BEGIN
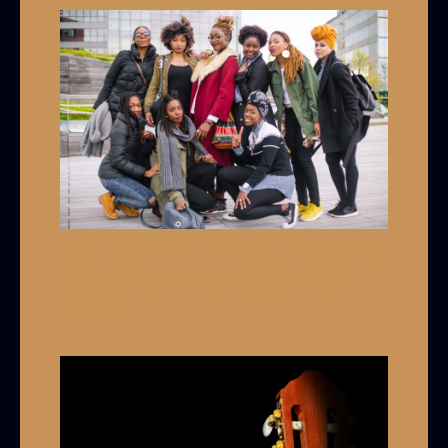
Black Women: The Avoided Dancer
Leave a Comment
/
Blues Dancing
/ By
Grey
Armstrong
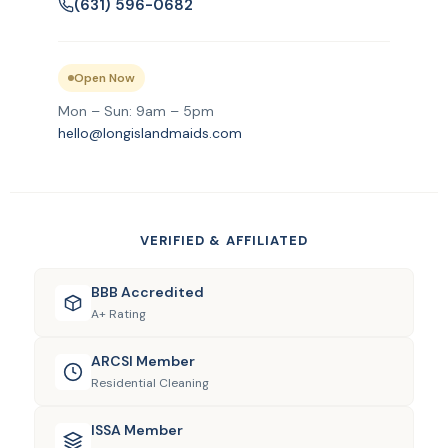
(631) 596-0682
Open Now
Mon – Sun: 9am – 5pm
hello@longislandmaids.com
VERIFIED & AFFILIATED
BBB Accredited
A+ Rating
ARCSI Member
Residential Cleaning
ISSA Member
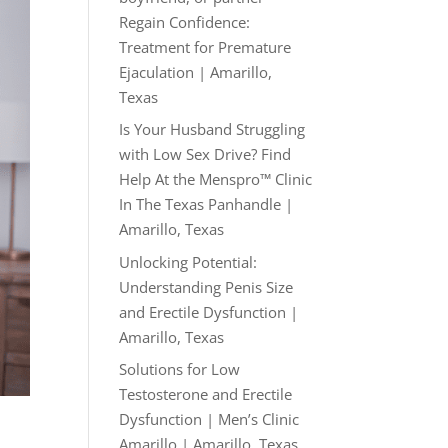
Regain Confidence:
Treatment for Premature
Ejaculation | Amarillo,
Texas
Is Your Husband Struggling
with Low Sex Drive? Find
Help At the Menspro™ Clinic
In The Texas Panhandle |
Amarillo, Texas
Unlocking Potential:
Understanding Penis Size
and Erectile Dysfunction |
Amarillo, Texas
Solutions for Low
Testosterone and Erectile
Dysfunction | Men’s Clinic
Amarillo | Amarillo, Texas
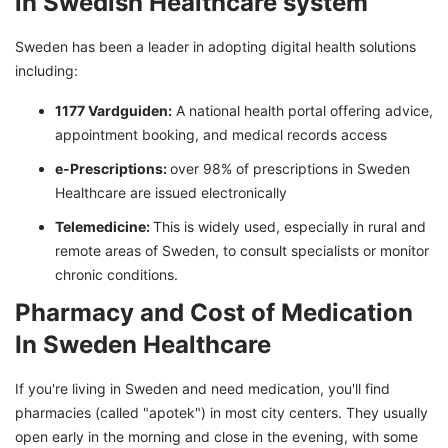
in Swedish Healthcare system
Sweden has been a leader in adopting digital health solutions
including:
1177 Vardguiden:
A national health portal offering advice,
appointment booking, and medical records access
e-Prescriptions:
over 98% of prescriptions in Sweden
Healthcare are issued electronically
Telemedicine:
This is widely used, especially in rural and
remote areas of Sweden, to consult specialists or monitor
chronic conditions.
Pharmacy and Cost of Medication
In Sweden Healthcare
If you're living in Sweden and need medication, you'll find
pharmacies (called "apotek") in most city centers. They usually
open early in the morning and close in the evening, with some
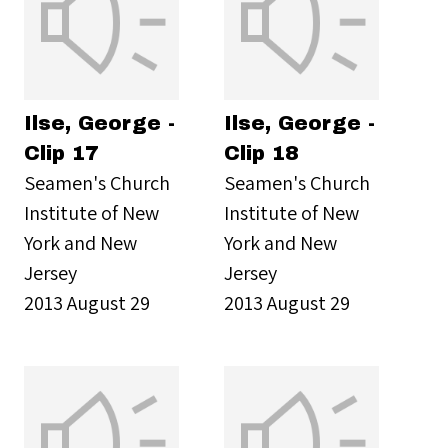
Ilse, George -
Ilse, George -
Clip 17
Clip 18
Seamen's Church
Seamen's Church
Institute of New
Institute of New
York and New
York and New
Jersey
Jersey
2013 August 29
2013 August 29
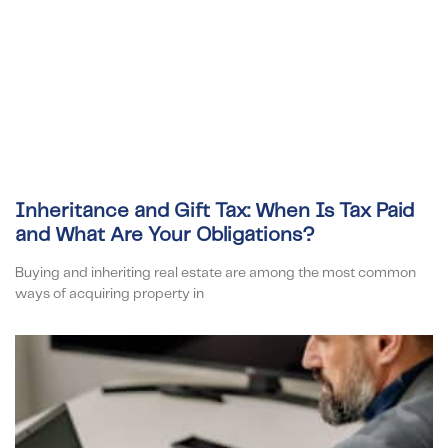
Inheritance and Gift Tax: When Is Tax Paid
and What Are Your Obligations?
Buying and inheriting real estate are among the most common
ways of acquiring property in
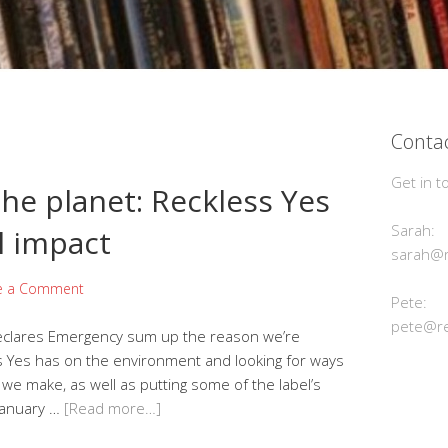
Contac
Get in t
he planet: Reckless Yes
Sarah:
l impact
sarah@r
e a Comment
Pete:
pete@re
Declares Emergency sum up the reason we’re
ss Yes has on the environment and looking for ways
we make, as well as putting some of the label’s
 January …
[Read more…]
END
* **WORK ITEM**
Copy nothing but the lines from the first one in the listing through the line with "ss Yes has on", and omit the pictures.

* **OUTPUT BELOW**
Black Women: The Avoided Dancer
Leave a Comment
/
Blues Dancing
/ By
Grey
Armstrong
(631) 596-0682
Open Now
Mon – Sun: 9am – 5pm
hello@longislandmaids.com
VERIFIED & AFFILIATED
BBB Accredited
A+ Rating
ARCSI Member
Residential Cleaning
ISSA Member
Regain Confidence:
Treatment for Premature
Ejaculation | Amarillo,
Texas
Is Your Husband Struggling
with Low Sex Drive? Find
Help At the Menspro™ Clinic
In The Texas Panhandle |
Amarillo, Texas
Unlocking Potential:
Understanding Penis Size
and Erectile Dysfunction |
Amarillo, Texas
Solutions for Low
Testosterone and Erectile
Dysfunction | Men’s Clinic
Amarillo | Amarillo, Texas
in Swedish Healthcare system
Sweden has been a leader in adopting digital health solutions
including:
1177 Vardguiden:
A national health portal offering advice,
appointment booking, and medical records access
e-Prescriptions:
over 98% of prescriptions in Sweden
Healthcare are issued electronically
Telemedicine:
This is widely used, especially in rural and
remote areas of Sweden, to consult specialists or monitor
chronic conditions.
Pharmacy and Cost of Medication
In Sweden Healthcare
If you're living in Sweden and need medication, you'll find
pharmacies (called "apotek") in most city centers. They usually
open early in the morning and close in the evening, with some
Ilse, George -
Ilse, George -
Clip 17
Clip 18
Seamen's Church
Seamen's Church
Institute of New
Institute of New
York and New
York and New
Jersey
Jersey
2013 August 29
2013 August 29
Inheritance and Gift Tax: When Is Tax Paid
and What Are Your Obligations?
Buying and inheriting real estate are among the most common
ways of acquiring property in
Contac
Get in t
he planet: Reckless Yes
Sarah:
l impact
sarah@r
e a Comment
Pete:
pete@re
Declares Emergency sum up the reason we’re
ss Yes has on the environment and looking for ways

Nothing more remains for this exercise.